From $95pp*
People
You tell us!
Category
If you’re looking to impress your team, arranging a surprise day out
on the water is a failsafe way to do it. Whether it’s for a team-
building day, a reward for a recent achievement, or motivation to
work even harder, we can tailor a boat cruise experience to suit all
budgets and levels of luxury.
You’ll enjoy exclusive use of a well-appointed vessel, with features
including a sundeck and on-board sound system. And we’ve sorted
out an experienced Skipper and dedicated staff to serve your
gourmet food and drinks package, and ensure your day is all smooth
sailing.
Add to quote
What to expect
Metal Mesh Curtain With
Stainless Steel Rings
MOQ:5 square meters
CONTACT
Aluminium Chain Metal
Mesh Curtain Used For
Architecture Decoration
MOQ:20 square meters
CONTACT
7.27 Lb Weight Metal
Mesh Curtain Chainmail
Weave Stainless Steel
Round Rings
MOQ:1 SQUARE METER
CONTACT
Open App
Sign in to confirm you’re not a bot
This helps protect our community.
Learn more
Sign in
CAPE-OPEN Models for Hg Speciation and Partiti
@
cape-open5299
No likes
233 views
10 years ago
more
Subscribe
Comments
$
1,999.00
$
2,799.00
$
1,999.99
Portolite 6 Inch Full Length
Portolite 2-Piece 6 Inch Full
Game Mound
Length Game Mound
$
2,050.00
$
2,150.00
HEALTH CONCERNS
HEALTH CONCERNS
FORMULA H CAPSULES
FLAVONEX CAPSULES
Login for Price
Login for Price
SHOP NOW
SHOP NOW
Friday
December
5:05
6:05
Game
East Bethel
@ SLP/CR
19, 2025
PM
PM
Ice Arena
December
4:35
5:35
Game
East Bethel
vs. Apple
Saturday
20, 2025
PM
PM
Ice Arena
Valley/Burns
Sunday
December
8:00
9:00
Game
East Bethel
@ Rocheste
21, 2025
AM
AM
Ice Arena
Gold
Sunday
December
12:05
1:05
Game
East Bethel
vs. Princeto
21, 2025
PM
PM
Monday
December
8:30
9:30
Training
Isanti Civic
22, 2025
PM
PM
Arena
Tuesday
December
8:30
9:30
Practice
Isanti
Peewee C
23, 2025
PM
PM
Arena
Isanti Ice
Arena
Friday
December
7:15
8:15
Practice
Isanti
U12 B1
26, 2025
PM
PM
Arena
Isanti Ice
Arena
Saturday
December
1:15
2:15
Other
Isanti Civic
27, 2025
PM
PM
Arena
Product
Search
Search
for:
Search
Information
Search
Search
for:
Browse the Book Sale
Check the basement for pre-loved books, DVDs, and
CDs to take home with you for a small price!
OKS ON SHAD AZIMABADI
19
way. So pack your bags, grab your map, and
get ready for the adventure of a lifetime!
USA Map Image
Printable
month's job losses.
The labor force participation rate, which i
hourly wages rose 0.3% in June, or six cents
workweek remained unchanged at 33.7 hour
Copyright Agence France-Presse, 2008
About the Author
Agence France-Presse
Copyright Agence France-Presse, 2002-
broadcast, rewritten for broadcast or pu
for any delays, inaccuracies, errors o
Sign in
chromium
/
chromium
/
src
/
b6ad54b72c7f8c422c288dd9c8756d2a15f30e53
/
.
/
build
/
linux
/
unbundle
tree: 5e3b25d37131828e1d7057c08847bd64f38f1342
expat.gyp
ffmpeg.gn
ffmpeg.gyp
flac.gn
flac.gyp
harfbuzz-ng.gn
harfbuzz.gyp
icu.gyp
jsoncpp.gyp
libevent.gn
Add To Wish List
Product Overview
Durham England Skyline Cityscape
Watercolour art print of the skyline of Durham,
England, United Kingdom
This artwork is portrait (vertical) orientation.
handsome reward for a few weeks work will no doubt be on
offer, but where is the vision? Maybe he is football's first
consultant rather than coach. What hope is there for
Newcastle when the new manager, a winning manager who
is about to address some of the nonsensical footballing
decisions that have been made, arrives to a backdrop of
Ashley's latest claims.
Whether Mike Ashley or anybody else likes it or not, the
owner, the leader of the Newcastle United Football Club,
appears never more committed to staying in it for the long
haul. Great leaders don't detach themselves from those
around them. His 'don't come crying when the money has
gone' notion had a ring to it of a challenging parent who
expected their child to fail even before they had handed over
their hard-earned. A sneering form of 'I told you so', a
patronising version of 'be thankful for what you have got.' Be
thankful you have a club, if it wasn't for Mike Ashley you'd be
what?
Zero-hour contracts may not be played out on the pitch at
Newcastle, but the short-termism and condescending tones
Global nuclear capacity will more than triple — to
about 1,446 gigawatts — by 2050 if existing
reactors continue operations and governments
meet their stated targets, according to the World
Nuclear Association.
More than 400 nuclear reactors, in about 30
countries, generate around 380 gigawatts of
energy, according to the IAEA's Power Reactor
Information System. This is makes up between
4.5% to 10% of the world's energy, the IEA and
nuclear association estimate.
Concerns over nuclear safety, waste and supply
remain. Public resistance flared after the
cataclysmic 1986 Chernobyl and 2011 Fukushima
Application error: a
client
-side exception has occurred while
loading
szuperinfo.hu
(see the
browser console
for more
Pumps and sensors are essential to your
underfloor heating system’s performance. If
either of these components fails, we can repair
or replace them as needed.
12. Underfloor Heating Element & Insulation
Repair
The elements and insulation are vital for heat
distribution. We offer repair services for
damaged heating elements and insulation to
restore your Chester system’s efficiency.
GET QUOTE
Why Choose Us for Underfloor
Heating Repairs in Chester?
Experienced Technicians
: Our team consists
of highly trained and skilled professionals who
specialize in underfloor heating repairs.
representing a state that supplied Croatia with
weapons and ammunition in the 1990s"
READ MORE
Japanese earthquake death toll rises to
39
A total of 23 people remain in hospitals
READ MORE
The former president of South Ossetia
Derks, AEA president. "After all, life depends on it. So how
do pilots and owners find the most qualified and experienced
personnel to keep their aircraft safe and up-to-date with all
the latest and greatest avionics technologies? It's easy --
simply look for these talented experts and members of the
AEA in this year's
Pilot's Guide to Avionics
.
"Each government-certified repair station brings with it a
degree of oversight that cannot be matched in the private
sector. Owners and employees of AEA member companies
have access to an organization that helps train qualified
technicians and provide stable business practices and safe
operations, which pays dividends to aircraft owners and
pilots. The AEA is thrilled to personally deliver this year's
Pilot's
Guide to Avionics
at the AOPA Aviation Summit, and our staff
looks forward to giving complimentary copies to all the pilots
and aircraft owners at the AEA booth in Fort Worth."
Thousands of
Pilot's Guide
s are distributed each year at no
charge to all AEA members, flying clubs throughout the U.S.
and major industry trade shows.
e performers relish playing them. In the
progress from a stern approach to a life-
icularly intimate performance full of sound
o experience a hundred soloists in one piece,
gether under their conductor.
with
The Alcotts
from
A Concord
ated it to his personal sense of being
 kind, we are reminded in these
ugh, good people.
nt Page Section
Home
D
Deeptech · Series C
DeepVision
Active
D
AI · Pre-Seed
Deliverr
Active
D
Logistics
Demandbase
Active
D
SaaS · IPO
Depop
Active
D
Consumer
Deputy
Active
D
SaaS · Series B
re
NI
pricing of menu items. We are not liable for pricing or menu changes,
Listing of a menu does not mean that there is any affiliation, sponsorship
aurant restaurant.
# # # # # # #
Work request: Return every line of the text read from the pages that contains the word "Stainless", treating uppercase and lowercase as different.

Completed exercise:
Stainless Steel Rings
Weave Stainless Steel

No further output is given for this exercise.